[Opening EXERCISE TEXT section]

To state them most clearly, I reduce my advice to three ideas with respect to (1) your opponent, (2) others who may read what you write and (3) yourself.
(1) As to your opponent, I wish that before you set pen to paper against him, and during the whole time you are preparing your answer, you may commend him by earnest prayer to the Lord’s teaching and blessing. This practice will have a direct tendency to conciliate your heart to love and pity him; and such a disposition will have a good influence upon every page you write. If you account him a believer, even though he may be greatly mistaken on the subject of your debate, the words of David to Joab concerning Absalom, are very applicable: “Deal gently with him for my sake.” The Lord loves him and bears with him; therefore you must not despise him, or treat him harshly. The Lord bears with you likewise, and expects that you should show tenderness to others, from a sense of the much forgiveness you need yourself. In a little while you will meet him in heaven; he will then be dearer to you than the nearest friend you have upon earth is to you now. Anticipate that period in your thoughts; and though you may find it necessary to oppose his errors, view him personally as a kindred soul, with whom you are to be happy in Christ forever.
If, on the other hand, you suppose him to be a non-Christian, looking upon him as an unconverted person, (a supposition which you should not make without considerable evidence), he is a more proper object of your compassion than of your anger. For as Jesus said it, “He knows not what he does.” Don’t ever forget that it is only by God’s grace that you are not in his position arguing his point and he in yours, defending the gospel. If you think about this, you will not reproach or hate him just because the Lord has been pleased to open your eyes, and not his. Of all people who engage in controversy, we, who are called Christians, are most expressly bound by our own principles to be gentle and moderate. If, indeed, a non-Christian could change himself, open his own eyes and soften his own heart we might have more reason to be offended at his/her stubbornness. But if we believe the very contrary to this, our part is, not to strive, but in meekness to instruct those who oppose, “in the hope that God will grant them repentance leading them to a knowledge of the truth.” If you write with a desire of being an instrument of correcting mistakes, you will of course be cautious not to lay stumbling blocks in the way of the blind or of using any expressions that may exacerbate their passions, confirm them in their principles, and thereby make their conviction, humanly speaking, more impracticable.

[Closing EXERCISE TEXT section]

Reproduce the passage on treating an opponent in a dispute word for word, between "To state them" and "and (3) yourself.", inclusive.

[Opening THE DATA section]

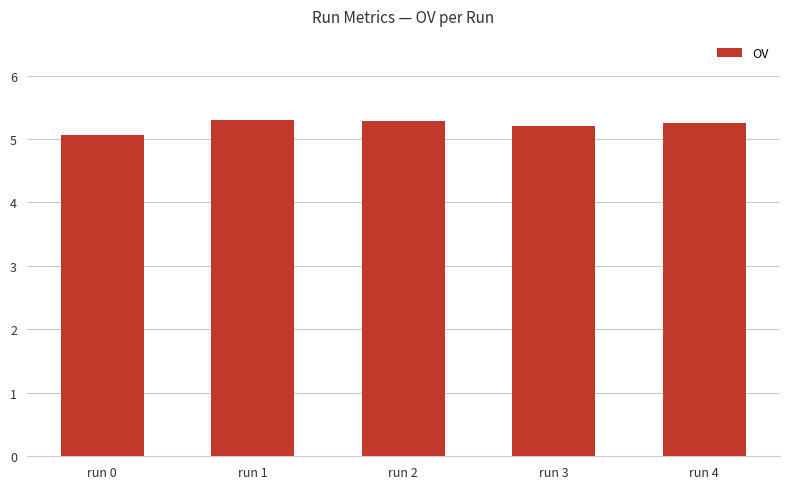

What is the sum of the values at run 4 and run 0?

10.3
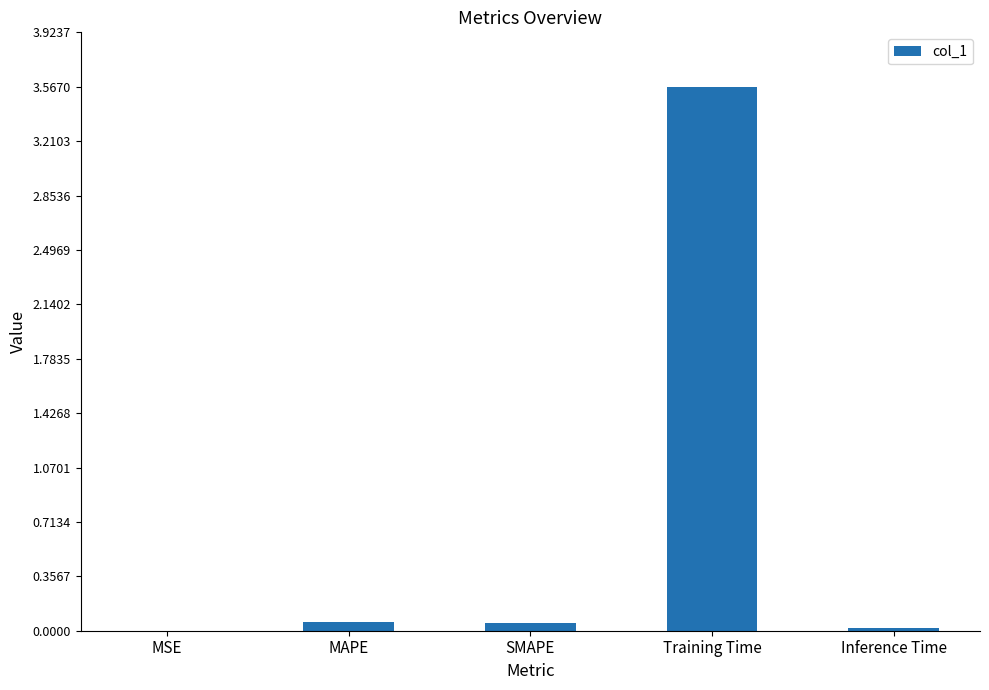

What is the sum of all values?

3.7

[Closing THE DATA section]

**REPLY:**
To state them most clearly, I reduce my advice to three ideas with respect to (1) your opponent, (2) others who may read what you write and (3) yourself.